Source records:
□ □ □
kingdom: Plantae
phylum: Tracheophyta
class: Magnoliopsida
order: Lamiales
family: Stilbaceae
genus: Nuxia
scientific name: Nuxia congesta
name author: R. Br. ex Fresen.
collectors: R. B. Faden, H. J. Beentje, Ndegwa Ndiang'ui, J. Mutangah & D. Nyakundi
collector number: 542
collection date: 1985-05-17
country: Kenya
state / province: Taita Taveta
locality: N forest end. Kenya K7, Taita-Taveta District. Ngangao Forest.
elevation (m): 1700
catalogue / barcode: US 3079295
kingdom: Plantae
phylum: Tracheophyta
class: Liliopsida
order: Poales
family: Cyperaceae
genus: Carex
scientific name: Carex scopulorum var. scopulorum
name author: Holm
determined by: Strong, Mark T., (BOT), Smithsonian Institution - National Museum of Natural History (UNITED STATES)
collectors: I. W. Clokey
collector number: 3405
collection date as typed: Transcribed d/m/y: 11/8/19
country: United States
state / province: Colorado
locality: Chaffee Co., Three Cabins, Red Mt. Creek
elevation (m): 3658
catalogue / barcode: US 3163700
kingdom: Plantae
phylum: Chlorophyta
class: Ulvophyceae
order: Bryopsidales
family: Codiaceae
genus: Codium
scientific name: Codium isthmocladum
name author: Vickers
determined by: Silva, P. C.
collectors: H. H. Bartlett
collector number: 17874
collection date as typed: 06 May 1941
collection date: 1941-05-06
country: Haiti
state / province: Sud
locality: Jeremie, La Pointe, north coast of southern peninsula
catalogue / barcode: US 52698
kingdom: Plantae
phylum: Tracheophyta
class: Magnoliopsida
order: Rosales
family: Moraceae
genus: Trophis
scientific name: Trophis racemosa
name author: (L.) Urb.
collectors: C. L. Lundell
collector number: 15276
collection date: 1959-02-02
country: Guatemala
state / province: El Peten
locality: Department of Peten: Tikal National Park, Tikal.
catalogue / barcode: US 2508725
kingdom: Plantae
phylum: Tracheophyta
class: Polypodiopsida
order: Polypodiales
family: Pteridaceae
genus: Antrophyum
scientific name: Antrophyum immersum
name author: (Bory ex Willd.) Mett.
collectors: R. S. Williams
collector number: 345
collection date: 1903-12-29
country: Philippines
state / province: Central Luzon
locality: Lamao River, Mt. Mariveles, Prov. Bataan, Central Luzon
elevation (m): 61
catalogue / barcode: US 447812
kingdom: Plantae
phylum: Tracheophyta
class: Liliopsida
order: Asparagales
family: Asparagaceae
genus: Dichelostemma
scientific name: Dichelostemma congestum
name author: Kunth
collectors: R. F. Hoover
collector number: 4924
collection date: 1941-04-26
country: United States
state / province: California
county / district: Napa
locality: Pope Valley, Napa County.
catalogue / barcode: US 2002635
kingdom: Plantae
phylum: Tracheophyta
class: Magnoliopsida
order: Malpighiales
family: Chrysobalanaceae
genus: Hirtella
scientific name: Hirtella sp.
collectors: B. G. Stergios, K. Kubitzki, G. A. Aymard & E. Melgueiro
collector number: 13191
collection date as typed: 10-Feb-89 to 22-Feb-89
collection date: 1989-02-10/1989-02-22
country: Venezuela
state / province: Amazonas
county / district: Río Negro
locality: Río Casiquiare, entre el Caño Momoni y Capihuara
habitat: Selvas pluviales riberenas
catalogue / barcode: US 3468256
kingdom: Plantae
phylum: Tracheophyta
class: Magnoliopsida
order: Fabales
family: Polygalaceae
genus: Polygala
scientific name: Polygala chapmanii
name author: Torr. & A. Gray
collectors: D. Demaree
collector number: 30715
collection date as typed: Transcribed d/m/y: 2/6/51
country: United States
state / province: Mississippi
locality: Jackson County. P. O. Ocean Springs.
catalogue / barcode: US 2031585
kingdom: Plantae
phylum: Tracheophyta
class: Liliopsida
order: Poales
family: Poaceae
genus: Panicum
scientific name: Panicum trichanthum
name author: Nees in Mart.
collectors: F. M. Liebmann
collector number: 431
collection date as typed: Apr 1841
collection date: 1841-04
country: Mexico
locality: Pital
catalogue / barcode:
□ □ □
Instruction:
Reproduce the lines above without any change, beginning with the very first one and ending with the line that contains "collector number: 542", that line included.

Output of the task:
kingdom: Plantae
phylum: Tracheophyta
class: Magnoliopsida
order: Lamiales
family: Stilbaceae
genus: Nuxia
scientific name: Nuxia congesta
name author: R. Br. ex Fresen.
collectors: R. B. Faden, H. J. Beentje, Ndegwa Ndiang'ui, J. Mutangah & D. Nyakundi
collector number: 542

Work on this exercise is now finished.